I hate this book. I wanted to throw it across the room.
Novelist and playwright Michael Frayn exposes the inadequacies in Science, Maths, Logic, Linguistics, Philosophy and Psychology through the power of his introspection and rhetoric.
I don't think so.
Sorry, Michael, but most of what you have to say has been said before. Your primary thesis seems to be Man is the measure of things which was around before Socrates. Your tool for demolishing Physics seems to be Heisenberg's Uncertainty Principle although I think you have confused it with Chaos Theory. Maths has long understood and accepted Godel's Incompleteness Theorem. Logic knows the limitations of the syllogism. The people who work in these fields are well aware of the philosophical paradoxes that lie at the heart of their endeavours. These do not mean that all of Science, Maths etc are wrong. It means they aren't perfect. What is?
I object to your apparent belief that you can, just using introspection, revolutionise ideas have been developed through hard work by intelligent people over hundreds of years. Having admitted "The only way I can begin to approach it [science] is through the supposedly 'accessible' books that some scientists write for laymen, and I can't honestly claim to understand more than a fraction even of these" you go on to ridicule the attempts of scientists to explain their theories. You sneer that these scientific laws are nothing more than explanations. And? Your point is?

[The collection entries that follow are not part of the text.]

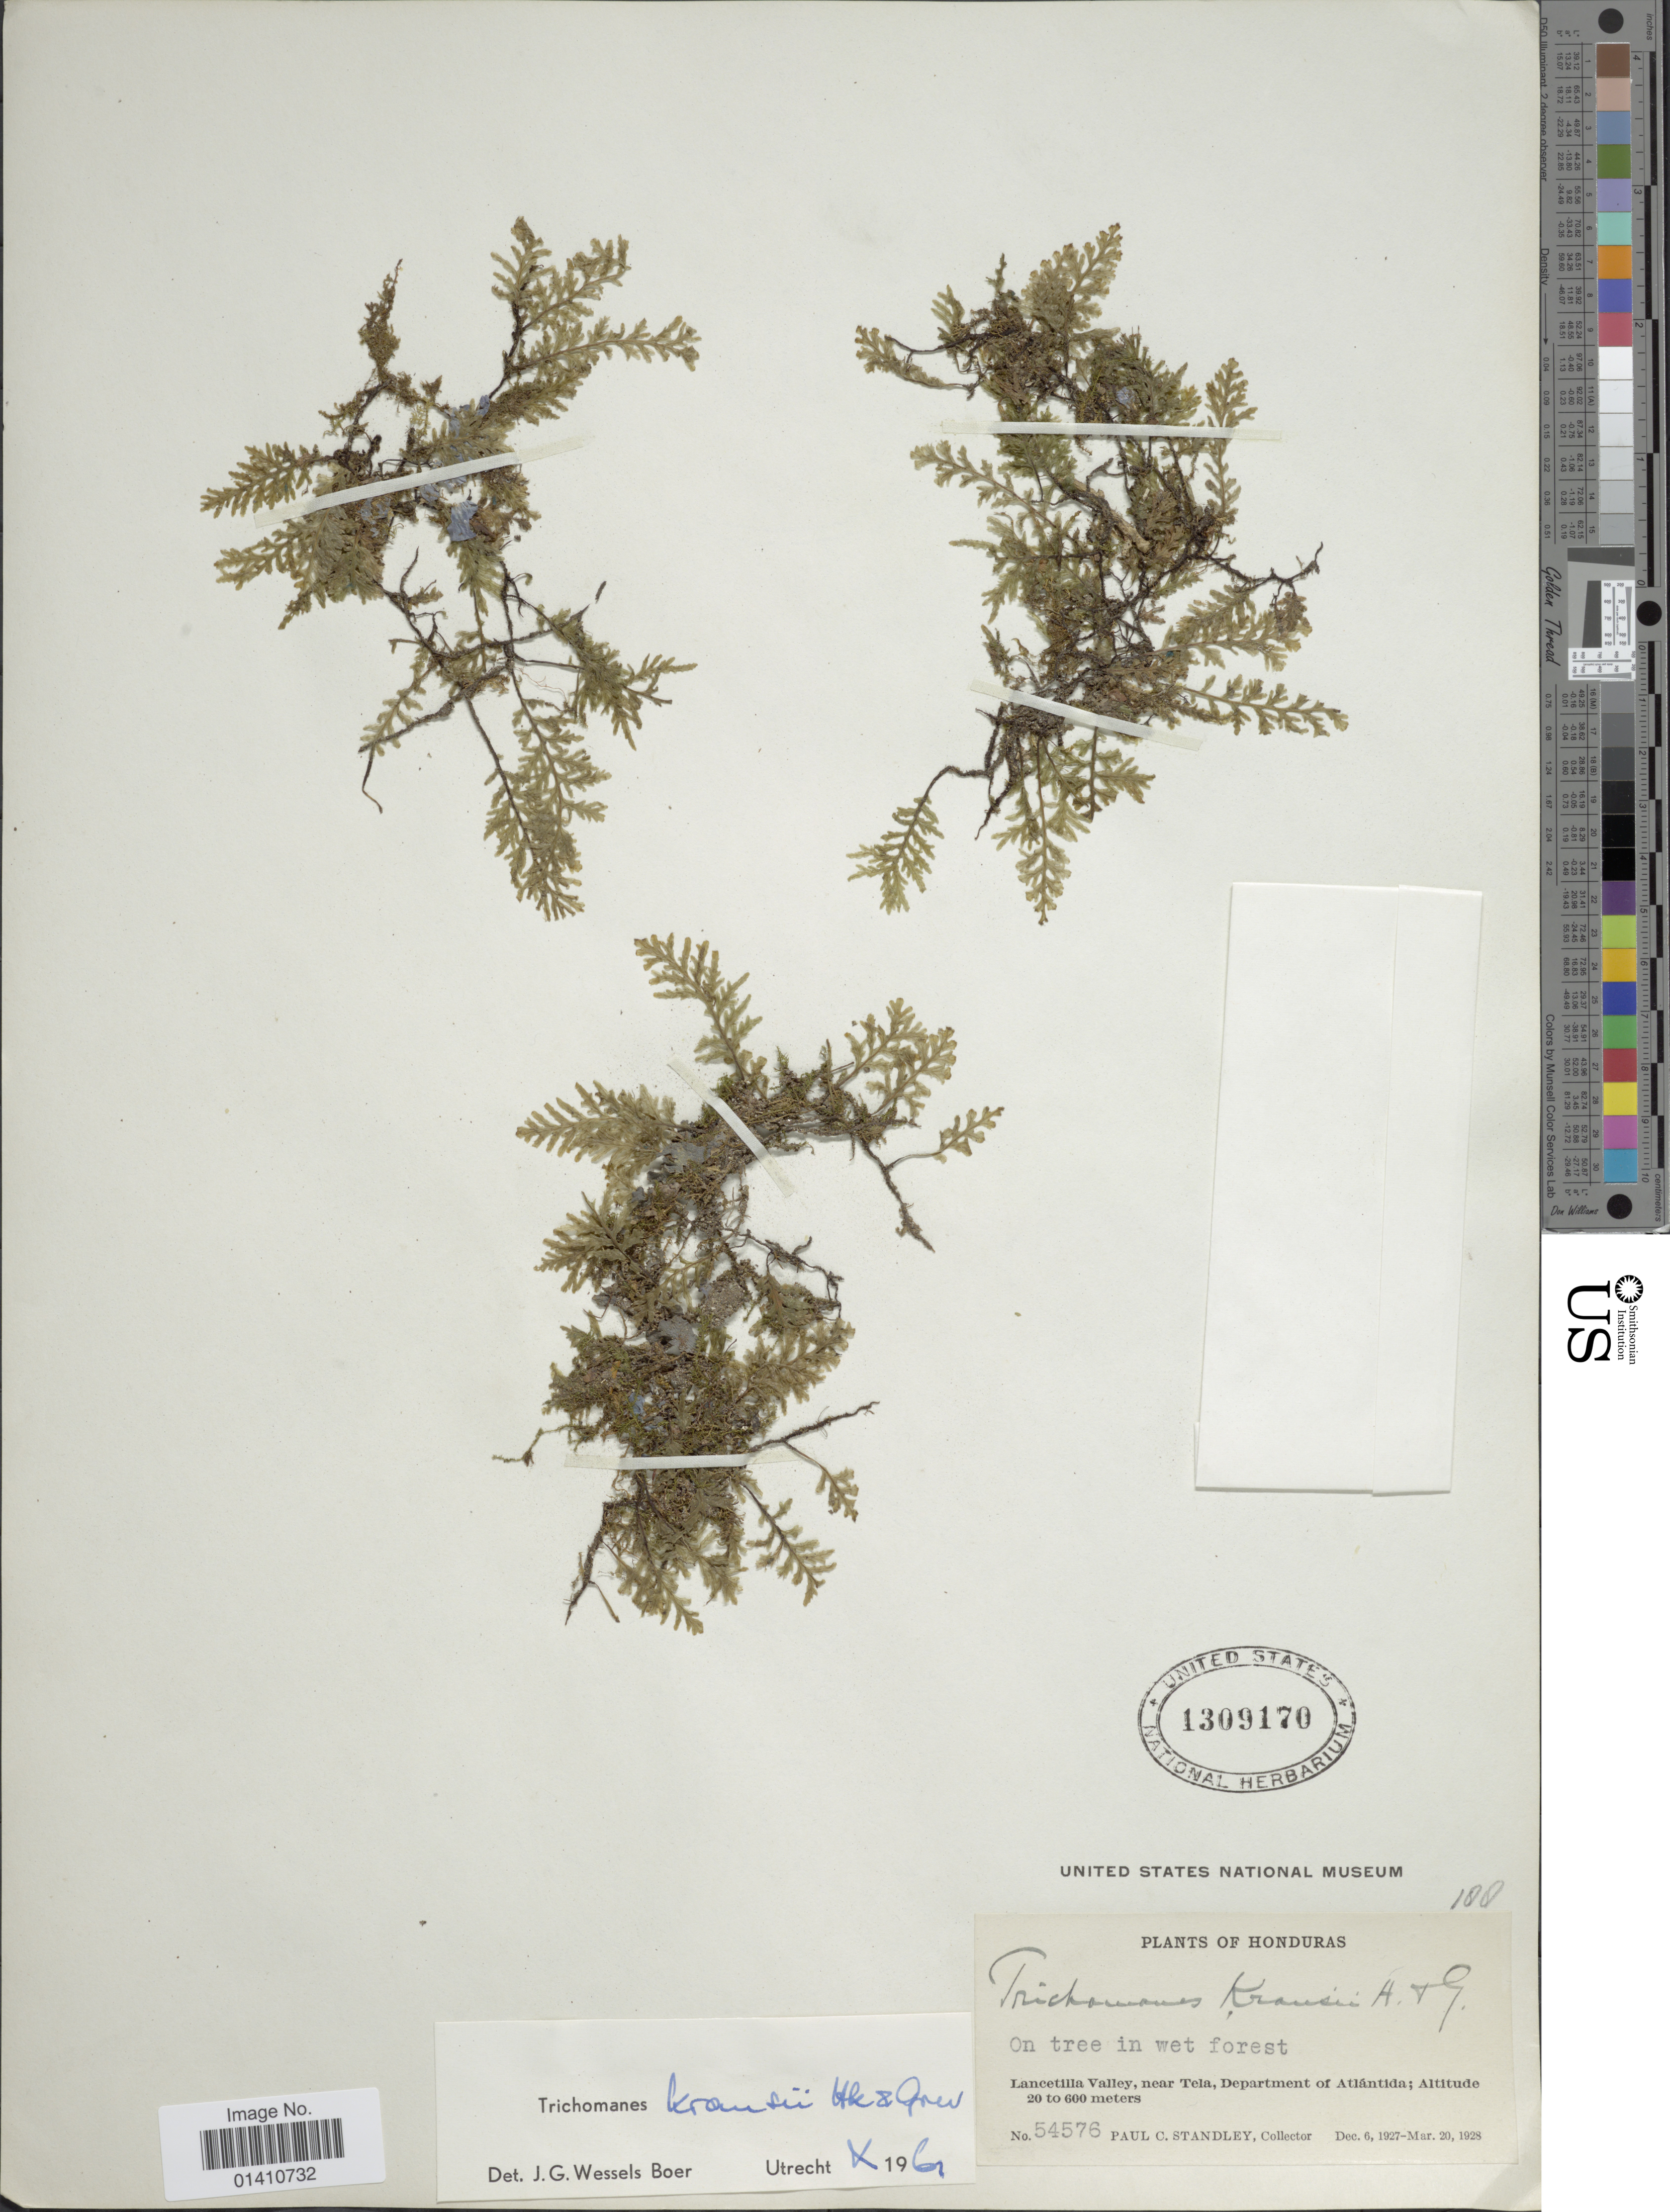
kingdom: Plantae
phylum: Tracheophyta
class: Polypodiopsida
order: Hymenophyllales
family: Hymenophyllaceae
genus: Didymoglossum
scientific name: Didymoglossum kraussii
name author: (Hook. & Grev.) C. Presl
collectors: P. C. Standley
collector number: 54576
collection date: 1927-12-06/1928-03-20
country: Honduras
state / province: Atlántida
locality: Lancetilla Valley, near Tela, Department of Atlantida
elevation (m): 20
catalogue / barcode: US 1309170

I could go on and on. You certainly do. One of the flaws of this book is the endless repetition which your rhetoric demands.
Just one other moan. You claim that it is impossible, by introspection, to decide how or when decision are made. But psychologists using cleverly designed experiments can throw light on how humans think. But you ignore the hard work of so many because you are carried away with your own arguments.
I hated this book. It is endorsed by A.C. Grayling. This makes me not want to read anything ACG has written.